Cybercriminals Targeting O365 Users in New Phishing Campaign

Microsoft is warning office 365 clients of a new wave of cyber attacks used by threat actors.

Criminals are now using seemingly legitimate email addresses, containing display names, that manage to bypass email filters. These phishing scams are increasingly more sophisticated and mimic reputable sources. Hackers are targeting office 365 organizations whose employees send attachments regularly, according to Microsoft Security Intelligence (MSI).
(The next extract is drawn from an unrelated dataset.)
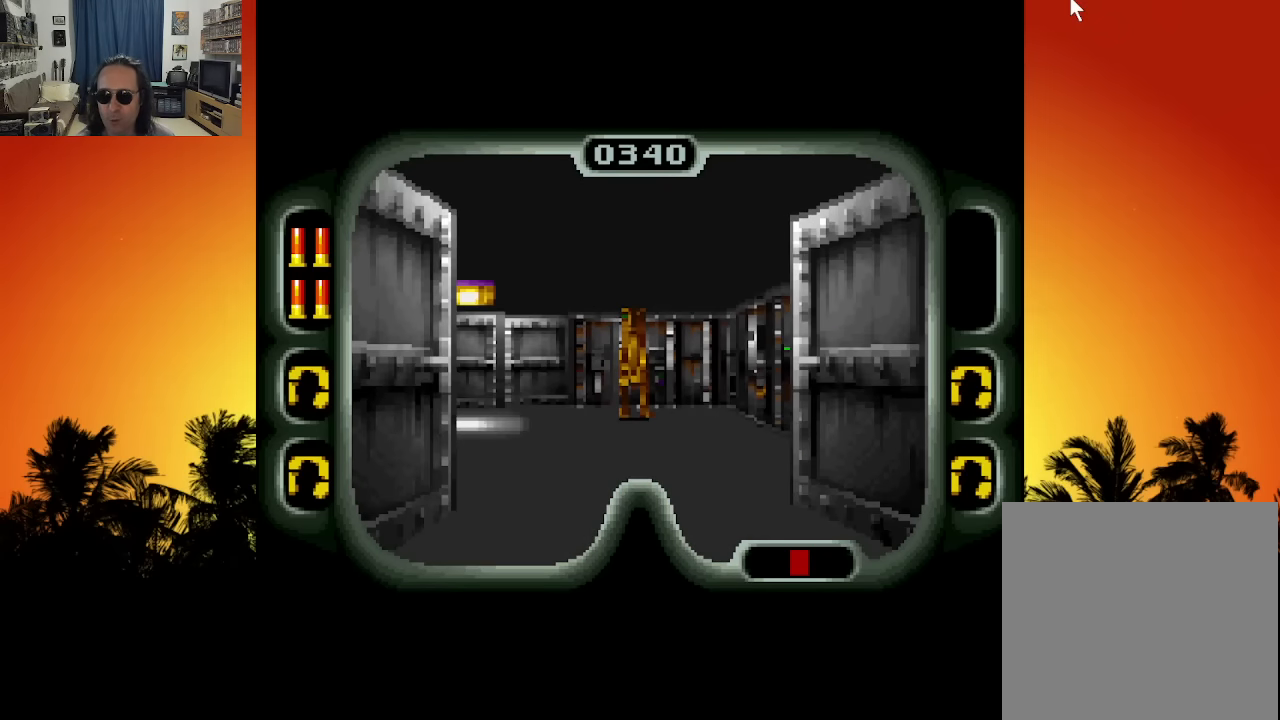
{"buttons": [], "left_stick": "center", "right_stick": "center", "events": []}
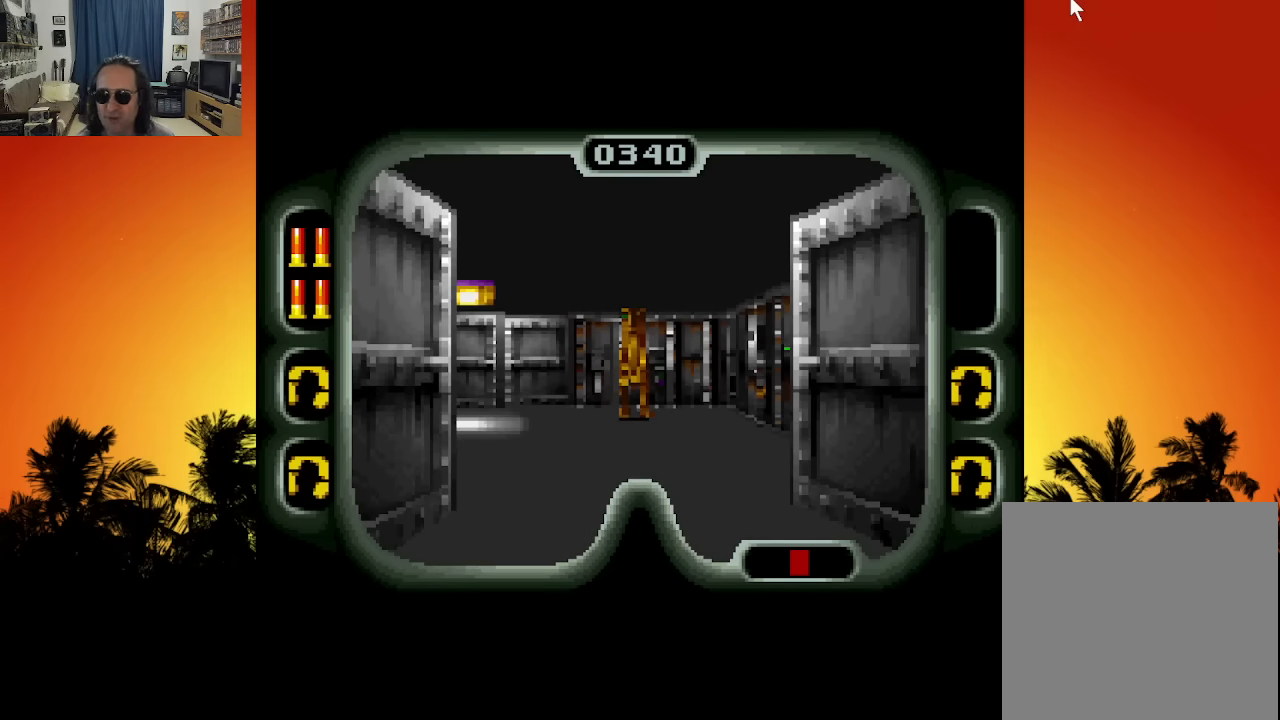
{"buttons": [], "left_stick": "center", "right_stick": "center", "events": []}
MSI was able to determine that emails sent by malicious actors often contained fake Microsoft SharePoint attachments, and appeared as if they were from a trusted source. Domains used in these phishing emails are deliberately misspelled, but may resemble a trusted company (ex. johndoe@google.com vs johndoe@googIe.com, where the second address use a capitalized an “i” in place of an “l”). This would make it difficult to tell whether the domain was legitimate or not, a technique called “typosquatting”.

By clicking on the link within the fraudulent email, a fake sign-on page comes up with areas to input user’s Microsoft or Google usernames and passwords. MSI highlighted how legitimate these phishing attacks could appear, which may trick unsuspecting employees and employers.

Cyber criminals are always on the lookout for newer and more sophisticated ways to steal your personal information. Social engineering tactics like these emphasize the importance of maintaining cybersecurity best practices. You never want a hacker to gain access to your sensitive information, so be sure to read through your emails carefully. You should also consider having a strong email filtering system, as well as simulated phishing training, to keep your data safe and secure.